Sealed artifacts are not ordinary evidence. They may corrupt handlers, alter testimony, erase records, kill guards, or escape containment.
Official custody requires classification, sealed rooms, trained handlers, reports, watchers, and emergency procedures. Legal disputes over artifacts are dangerous because possession itself may be the threat.
Legal records include birth certificates, marriage records, death certificates, wills, deeds, contracts, police reports, court transcripts, prison records, immigration papers, business licenses, ship registries, tax ledgers, and arrest warrants.
A missing, forged, duplicated, or strangely corrected record can reveal identity, motive, inheritance, timing, ownership, debt, false status, or institutional cover-up.
Common cover stories for occult incidents include fire, gas leak, industrial accident, animal attack, epidemic, madness, suicide, robbery, political violence, drunken brawl, military secrecy, and family scandal.
A good cover story fits the scene but leaves pressure marks: witnesses paid off, records altered, bodies missing, timelines compressed, officials nervous, newspapers inconsistent, and churches unusually present.
The Storyteller must treat law as power, procedure, fear, and clue structure.
Every investigation should have authority, evidence, witnesses, records, suspects, motive, and consequence.
Public law should not easily understand occult truth. Hidden law must translate, conceal, or remove supernatural facts.
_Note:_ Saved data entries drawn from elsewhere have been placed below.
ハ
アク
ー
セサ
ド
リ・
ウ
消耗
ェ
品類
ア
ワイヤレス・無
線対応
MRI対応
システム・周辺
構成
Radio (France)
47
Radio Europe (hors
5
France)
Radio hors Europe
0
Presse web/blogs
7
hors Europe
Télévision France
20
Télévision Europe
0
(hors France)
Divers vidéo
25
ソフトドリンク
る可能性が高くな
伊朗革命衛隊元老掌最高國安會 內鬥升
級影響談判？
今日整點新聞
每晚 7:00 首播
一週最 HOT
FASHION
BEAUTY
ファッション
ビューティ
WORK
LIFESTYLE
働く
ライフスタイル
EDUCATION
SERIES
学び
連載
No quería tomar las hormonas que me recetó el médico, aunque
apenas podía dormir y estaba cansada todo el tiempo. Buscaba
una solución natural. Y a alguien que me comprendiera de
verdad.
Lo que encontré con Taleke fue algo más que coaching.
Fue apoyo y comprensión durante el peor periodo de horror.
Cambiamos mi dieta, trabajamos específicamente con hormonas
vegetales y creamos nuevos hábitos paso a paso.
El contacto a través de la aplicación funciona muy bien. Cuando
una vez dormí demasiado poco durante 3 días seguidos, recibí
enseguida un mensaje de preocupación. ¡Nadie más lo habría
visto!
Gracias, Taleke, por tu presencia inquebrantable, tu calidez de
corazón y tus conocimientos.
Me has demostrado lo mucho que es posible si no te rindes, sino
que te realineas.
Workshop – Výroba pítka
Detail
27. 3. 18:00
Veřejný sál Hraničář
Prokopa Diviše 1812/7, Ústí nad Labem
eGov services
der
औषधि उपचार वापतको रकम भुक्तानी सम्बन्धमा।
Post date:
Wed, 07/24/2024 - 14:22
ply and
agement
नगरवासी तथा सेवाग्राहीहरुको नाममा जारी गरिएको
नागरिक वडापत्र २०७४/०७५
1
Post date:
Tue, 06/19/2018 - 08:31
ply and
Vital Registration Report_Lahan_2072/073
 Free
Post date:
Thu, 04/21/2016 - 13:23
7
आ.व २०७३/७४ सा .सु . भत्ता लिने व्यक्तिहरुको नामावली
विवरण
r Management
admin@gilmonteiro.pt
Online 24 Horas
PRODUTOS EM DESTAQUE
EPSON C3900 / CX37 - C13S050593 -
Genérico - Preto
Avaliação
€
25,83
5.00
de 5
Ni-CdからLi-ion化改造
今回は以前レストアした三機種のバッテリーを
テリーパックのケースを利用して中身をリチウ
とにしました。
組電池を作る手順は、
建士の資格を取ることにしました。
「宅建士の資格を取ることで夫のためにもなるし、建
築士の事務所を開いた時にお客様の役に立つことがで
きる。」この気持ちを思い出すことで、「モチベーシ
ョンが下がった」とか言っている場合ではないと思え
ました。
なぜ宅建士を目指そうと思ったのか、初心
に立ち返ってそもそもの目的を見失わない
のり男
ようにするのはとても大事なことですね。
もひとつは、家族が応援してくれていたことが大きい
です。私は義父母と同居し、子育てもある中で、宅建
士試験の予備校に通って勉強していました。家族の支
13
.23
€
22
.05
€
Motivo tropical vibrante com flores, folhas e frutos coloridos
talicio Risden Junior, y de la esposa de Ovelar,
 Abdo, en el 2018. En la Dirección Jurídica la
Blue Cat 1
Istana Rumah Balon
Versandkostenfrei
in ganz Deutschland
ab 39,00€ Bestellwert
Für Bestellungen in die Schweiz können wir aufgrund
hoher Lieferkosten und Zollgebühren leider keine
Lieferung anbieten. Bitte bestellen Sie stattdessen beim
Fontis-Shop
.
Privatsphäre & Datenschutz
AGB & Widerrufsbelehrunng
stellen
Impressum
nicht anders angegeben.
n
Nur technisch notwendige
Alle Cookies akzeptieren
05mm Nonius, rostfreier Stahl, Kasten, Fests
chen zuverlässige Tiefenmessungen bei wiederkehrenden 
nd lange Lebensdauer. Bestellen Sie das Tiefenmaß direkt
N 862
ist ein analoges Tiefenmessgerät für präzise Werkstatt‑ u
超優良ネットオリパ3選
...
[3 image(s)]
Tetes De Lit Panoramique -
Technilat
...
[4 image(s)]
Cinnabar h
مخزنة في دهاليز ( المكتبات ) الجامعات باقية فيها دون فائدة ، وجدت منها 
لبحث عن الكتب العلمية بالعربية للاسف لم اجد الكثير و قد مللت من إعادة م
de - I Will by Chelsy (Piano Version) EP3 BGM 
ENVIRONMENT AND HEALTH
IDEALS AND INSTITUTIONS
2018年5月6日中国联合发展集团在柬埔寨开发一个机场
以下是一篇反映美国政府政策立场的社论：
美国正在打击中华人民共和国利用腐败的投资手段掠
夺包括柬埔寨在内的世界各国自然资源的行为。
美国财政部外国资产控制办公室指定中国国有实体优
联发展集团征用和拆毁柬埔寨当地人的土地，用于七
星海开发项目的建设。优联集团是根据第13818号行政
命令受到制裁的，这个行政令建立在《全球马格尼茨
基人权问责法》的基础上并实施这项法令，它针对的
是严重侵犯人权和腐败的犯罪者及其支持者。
Class, wealth, reputation, politics, religion, and colonial status must influence legal outcomes.
Police and courts should be useful but limited. Churches and secret agencies should protect society while also hiding truth.
Legal records must function as major clues.
Law is official, unequal, procedural, and connected to secrecy. Public courts and police handle ordinary crimes, while churches and hidden agencies handle Beyonders, artifacts, cults, and corruption. Legal systems create evidence, cover stories, prisons, records, pressure, and social consequences. A good occult mystery should make law both a tool for truth and a mechanism for hiding what society cannot survive knowing.